Zulip Chat Archive
Stream: new members
Topic: How to "step in"/unfold a function defined as a match?
Kent Van Vels (Nov 21 2024 at 17:29):
I want to prove the following lemma
theorem mnwe (xp xn yp yn : ℕ) (h0 : xp + yn = xn + yp) :
Int.subNatNat xp xn = Int.subNatNat yp yn := by sorry
Int.subNatNat is function that constructs an Int as the signed difference of two Nats. So subNatNat 4 15 = -11 and subNatNat 15 4 = 11.
It is defined as
Int.subNatNat m n = match n - m with
| 0 => Int.ofNat (m - n)
| k.succ => Int.negSucc k
Do I have to do induction on (xp-xn)? I feel like I knew how to do this at some point but I can't find where. I appreciate any help.
Eric Wieser (Nov 21 2024 at 17:46):
Does
theorem mnwe (xp xn yp yn : ℕ) (h0 : xp + yn = xn + yp) :
Int.subNatNat xp xn = Int.subNatNat yp yn := by
unfold Int.subNatNat
split
help?
Kent Van Vels (Nov 21 2024 at 17:51):
It might. I will look more into it. I can split again to get the other cases. Thanks.
Kent Van Vels (Nov 21 2024 at 18:32):
I was able to do it by doing a
lean4 rcases (em (xn <=xp))
and then quite a bit of tedium. But I got it. Thanks for the idea. I will think of way to make it better later.
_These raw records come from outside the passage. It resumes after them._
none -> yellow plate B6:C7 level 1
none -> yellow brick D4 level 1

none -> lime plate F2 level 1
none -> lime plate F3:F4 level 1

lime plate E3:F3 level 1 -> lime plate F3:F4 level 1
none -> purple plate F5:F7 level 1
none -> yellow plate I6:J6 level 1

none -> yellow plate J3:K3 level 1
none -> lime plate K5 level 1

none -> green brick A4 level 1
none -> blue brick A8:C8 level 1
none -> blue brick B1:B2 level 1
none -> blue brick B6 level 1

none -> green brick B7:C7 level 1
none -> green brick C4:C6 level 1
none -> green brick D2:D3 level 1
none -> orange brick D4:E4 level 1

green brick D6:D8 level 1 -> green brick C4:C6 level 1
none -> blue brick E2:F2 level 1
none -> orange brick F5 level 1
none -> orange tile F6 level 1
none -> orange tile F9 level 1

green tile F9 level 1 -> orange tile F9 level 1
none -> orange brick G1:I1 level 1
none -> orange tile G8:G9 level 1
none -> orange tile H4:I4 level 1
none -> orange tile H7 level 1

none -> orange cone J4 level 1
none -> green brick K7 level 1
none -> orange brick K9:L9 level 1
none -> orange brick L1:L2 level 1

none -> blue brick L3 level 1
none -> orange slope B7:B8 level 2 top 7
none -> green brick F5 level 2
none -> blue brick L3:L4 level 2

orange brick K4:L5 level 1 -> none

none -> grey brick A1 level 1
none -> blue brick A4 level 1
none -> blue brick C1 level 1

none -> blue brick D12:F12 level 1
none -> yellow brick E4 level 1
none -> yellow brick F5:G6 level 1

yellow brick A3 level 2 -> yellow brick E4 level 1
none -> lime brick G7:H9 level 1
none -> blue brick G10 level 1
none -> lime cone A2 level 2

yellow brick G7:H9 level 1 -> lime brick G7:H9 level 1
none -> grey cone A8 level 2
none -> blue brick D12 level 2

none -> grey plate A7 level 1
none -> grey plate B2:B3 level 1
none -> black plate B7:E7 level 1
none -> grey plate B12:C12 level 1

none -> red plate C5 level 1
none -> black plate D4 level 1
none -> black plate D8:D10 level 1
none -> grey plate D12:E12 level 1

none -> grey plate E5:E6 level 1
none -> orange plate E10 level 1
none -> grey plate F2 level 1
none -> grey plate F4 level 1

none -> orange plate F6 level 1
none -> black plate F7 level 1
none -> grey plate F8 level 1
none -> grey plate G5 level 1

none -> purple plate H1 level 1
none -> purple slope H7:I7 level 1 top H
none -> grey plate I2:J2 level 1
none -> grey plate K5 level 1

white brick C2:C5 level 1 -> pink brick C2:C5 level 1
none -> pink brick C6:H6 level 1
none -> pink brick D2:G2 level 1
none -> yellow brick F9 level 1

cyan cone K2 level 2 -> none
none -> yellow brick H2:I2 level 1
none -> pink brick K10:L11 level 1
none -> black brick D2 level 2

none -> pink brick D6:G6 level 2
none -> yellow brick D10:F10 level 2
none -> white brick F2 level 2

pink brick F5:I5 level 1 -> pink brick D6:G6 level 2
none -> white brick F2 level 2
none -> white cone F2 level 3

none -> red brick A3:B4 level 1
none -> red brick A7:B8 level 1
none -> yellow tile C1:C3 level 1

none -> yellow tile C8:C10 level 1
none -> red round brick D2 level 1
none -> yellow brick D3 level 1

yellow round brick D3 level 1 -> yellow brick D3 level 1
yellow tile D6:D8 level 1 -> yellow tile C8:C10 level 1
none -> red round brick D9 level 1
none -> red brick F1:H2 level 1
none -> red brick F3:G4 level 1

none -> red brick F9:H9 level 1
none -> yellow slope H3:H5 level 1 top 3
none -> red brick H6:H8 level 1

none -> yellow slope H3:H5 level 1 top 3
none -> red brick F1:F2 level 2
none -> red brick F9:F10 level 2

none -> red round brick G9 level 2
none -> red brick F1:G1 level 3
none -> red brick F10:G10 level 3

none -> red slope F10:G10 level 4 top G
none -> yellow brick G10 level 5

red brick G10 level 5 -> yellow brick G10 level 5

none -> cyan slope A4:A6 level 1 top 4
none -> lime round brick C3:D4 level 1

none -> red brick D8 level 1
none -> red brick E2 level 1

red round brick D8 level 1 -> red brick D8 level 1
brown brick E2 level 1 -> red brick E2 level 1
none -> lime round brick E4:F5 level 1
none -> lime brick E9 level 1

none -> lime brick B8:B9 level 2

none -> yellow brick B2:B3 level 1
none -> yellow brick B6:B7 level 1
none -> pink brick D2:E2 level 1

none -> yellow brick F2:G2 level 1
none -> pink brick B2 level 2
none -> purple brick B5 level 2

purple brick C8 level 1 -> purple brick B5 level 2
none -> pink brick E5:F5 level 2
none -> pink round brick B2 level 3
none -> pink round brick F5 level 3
If anyone is interested, here is the code
theorem mnwe' (xp xn yp yn : ℕ) (h0 : xp + yn = xn + yp) :
Int.subNatNat xp xn = Int.subNatNat yp yn := by
unfold Int.subNatNat
rcases (em (xn ≤ xp)) with (hxnn|hxn)
rcases (Nat.exists_eq_add_of_le hxnn) with ⟨k,hxnn'⟩
have hynn' : yp = yn+k := by linarith
rw [hxnn',hynn']
have ha : xn - (xn + k) = 0 := Nat.sub_self_add xn k
have hb : yn - (yn + k) = 0 := Nat.sub_self_add yn k
rw [ha,hb]
dsimp
rw [Int.ofNat_inj]
repeat rw [Nat.add_sub_cancel_left]
push_neg at hxn
rcases (Nat.exists_eq_add_of_lt) hxn with ⟨k,hxn'⟩
rw [add_assoc,←Nat.succ_eq_add_one] at hxn'
have hyn' : yn = yp + k.succ := by linarith
rw [hxn',hyn']
have ha : xp + k.succ - xp = k.succ := Nat.add_sub_self_left xp k.succ
have hb : yp + k.succ - yp = k.succ := Nat.add_sub_self_left yp k.succ
rw [ha,hb]
Last updated: May 02 2025 at 03:31 UTC